Landa Mabenge is the author of Becoming Him – A Trans Memoir of Triumph. A University of Cape Town alumnus, he is the founder and managing director of Landa Mabenge Consulting, which creates awareness of the transgender experience. He is the first known transgender man in South Africa to receive medical aid to finance his gender alignment surgeries.

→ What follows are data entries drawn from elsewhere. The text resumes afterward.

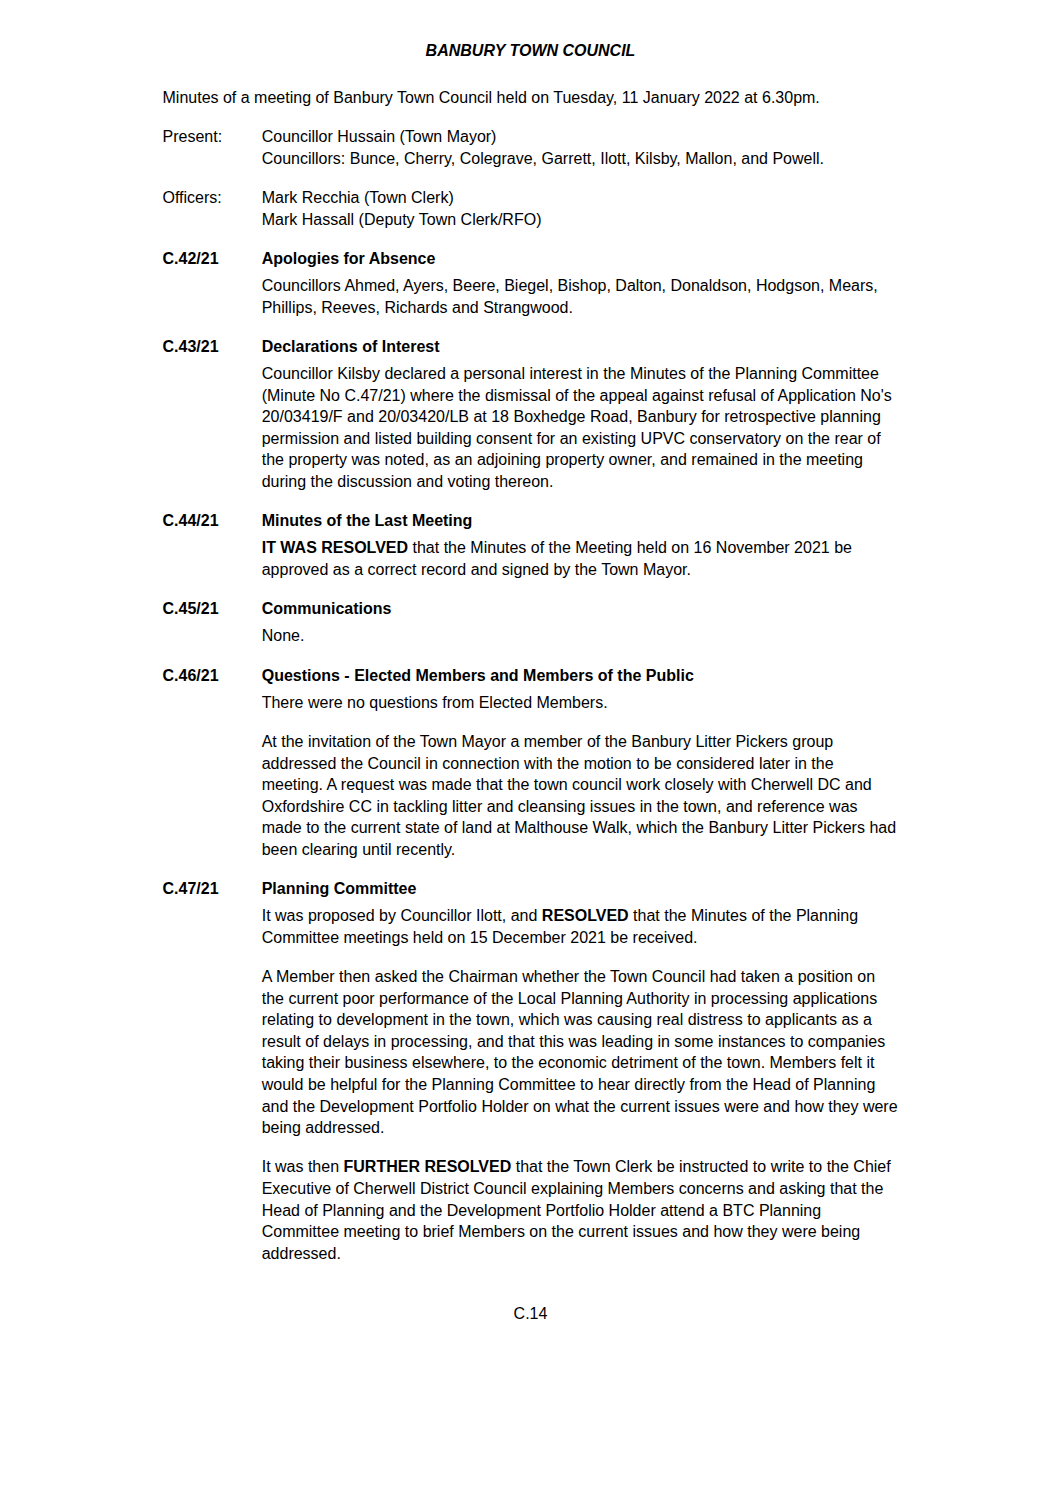BANBURY TOWN COUNCIL
Minutes of a meeting of Banbury Town Council held on Tuesday, 11 January 2022 at 6.30pm.
Present:
Councillor Hussain (Town Mayor)
Councillors: Bunce, Cherry, Colegrave, Garrett, Ilott, Kilsby, Mallon, and Powell.
Officers:
Mark Recchia (Town Clerk)
Mark Hassall (Deputy Town Clerk/RFO)
C.42/21
Apologies for Absence
Councillors Ahmed, Ayers, Beere, Biegel, Bishop, Dalton, Donaldson, Hodgson, Mears, Phillips, Reeves, Richards and Strangwood.
C.43/21
Declarations of Interest
Councillor Kilsby declared a personal interest in the Minutes of the Planning Committee (Minute No C.47/21) where the dismissal of the appeal against refusal of Application No's 20/03419/F and 20/03420/LB at 18 Boxhedge Road, Banbury for retrospective planning permission and listed building consent for an existing UPVC conservatory on the rear of the property was noted, as an adjoining property owner, and remained in the meeting during the discussion and voting thereon.
C.44/21
Minutes of the Last Meeting
IT WAS RESOLVED that the Minutes of the Meeting held on 16 November 2021 be approved as a correct record and signed by the Town Mayor.
C.45/21
Communications
None.
C.46/21
Questions - Elected Members and Members of the Public
There were no questions from Elected Members.
At the invitation of the Town Mayor a member of the Banbury Litter Pickers group addressed the Council in connection with the motion to be considered later in the meeting. A request was made that the town council work closely with Cherwell DC and Oxfordshire CC in tackling litter and cleansing issues in the town, and reference was made to the current state of land at Malthouse Walk, which the Banbury Litter Pickers had been clearing until recently.
C.47/21
Planning Committee
It was proposed by Councillor Ilott, and RESOLVED that the Minutes of the Planning Committee meetings held on 15 December 2021 be received.
A Member then asked the Chairman whether the Town Council had taken a position on the current poor performance of the Local Planning Authority in processing applications relating to development in the town, which was causing real distress to applicants as a result of delays in processing, and that this was leading in some instances to companies taking their business elsewhere, to the economic detriment of the town. Members felt it would be helpful for the Planning Committee to hear directly from the Head of Planning and the Development Portfolio Holder on what the current issues were and how they were being addressed.
It was then FURTHER RESOLVED that the Town Clerk be instructed to write to the Chief Executive of Cherwell District Council explaining Members concerns and asking that the Head of Planning and the Development Portfolio Holder attend a BTC Planning Committee meeting to brief Members on the current issues and how they were being addressed.
C.14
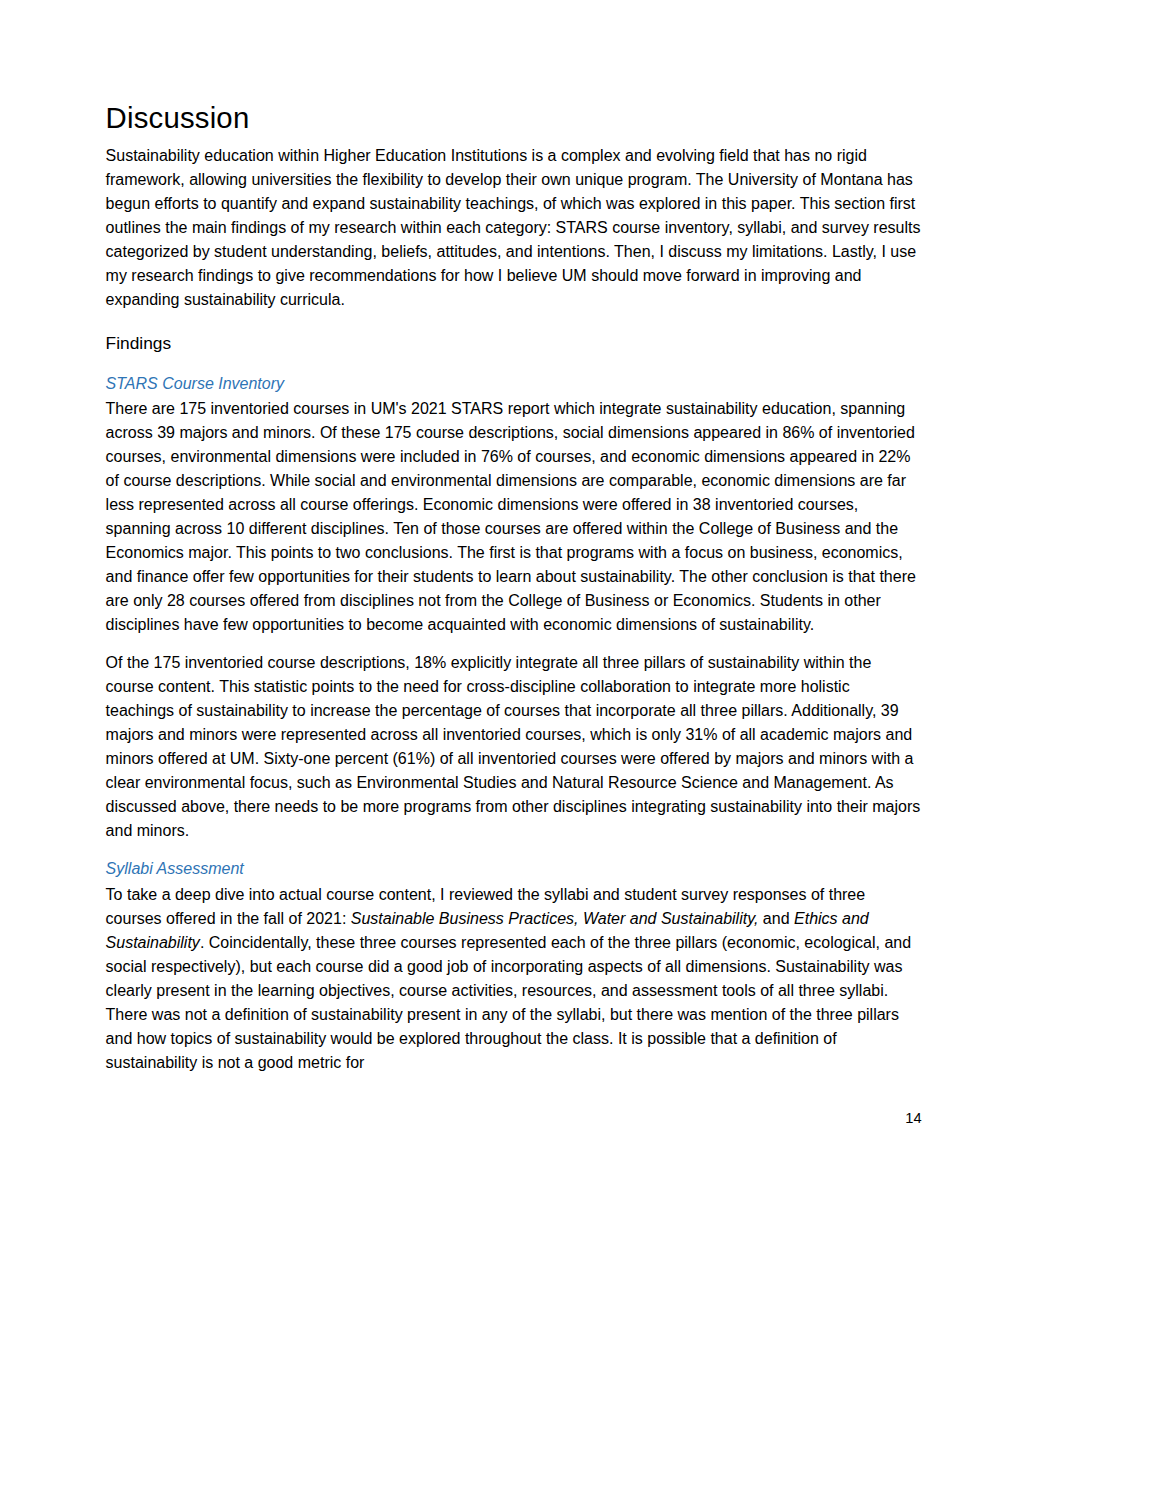Discussion
Sustainability education within Higher Education Institutions is a complex and evolving field that has no rigid framework, allowing universities the flexibility to develop their own unique program. The University of Montana has begun efforts to quantify and expand sustainability teachings, of which was explored in this paper. This section first outlines the main findings of my research within each category: STARS course inventory, syllabi, and survey results categorized by student understanding, beliefs, attitudes, and intentions. Then, I discuss my limitations. Lastly, I use my research findings to give recommendations for how I believe UM should move forward in improving and expanding sustainability curricula.
Findings
STARS Course Inventory
There are 175 inventoried courses in UM's 2021 STARS report which integrate sustainability education, spanning across 39 majors and minors. Of these 175 course descriptions, social dimensions appeared in 86% of inventoried courses, environmental dimensions were included in 76% of courses, and economic dimensions appeared in 22% of course descriptions. While social and environmental dimensions are comparable, economic dimensions are far less represented across all course offerings. Economic dimensions were offered in 38 inventoried courses, spanning across 10 different disciplines. Ten of those courses are offered within the College of Business and the Economics major. This points to two conclusions. The first is that programs with a focus on business, economics, and finance offer few opportunities for their students to learn about sustainability. The other conclusion is that there are only 28 courses offered from disciplines not from the College of Business or Economics. Students in other disciplines have few opportunities to become acquainted with economic dimensions of sustainability.
Of the 175 inventoried course descriptions, 18% explicitly integrate all three pillars of sustainability within the course content. This statistic points to the need for cross-discipline collaboration to integrate more holistic teachings of sustainability to increase the percentage of courses that incorporate all three pillars. Additionally, 39 majors and minors were represented across all inventoried courses, which is only 31% of all academic majors and minors offered at UM. Sixty-one percent (61%) of all inventoried courses were offered by majors and minors with a clear environmental focus, such as Environmental Studies and Natural Resource Science and Management. As discussed above, there needs to be more programs from other disciplines integrating sustainability into their majors and minors.
Syllabi Assessment
To take a deep dive into actual course content, I reviewed the syllabi and student survey responses of three courses offered in the fall of 2021: Sustainable Business Practices, Water and Sustainability, and Ethics and Sustainability. Coincidentally, these three courses represented each of the three pillars (economic, ecological, and social respectively), but each course did a good job of incorporating aspects of all dimensions. Sustainability was clearly present in the learning objectives, course activities, resources, and assessment tools of all three syllabi. There was not a definition of sustainability present in any of the syllabi, but there was mention of the three pillars and how topics of sustainability would be explored throughout the class. It is possible that a definition of sustainability is not a good metric for
14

Mabenge has extensive experience working in the private and public health care sectors in South Africa, and uses this knowledge plus his personal journey to reach out to marginalised and impoverished communities. In 2017, he was selected for the Mandela Washington Fellowship for Young African Leaders in the USA. Mabenge now serves on the USAID’s youth advisory board and is a youth mentor at SAYes Youth Mentoring. He also serves as a non-executive board member for Transgender Intersex Africa (TIA), which advocates for the rights of transgender and intersex persons. He currently works for the Stellenbosch University Equality Unit.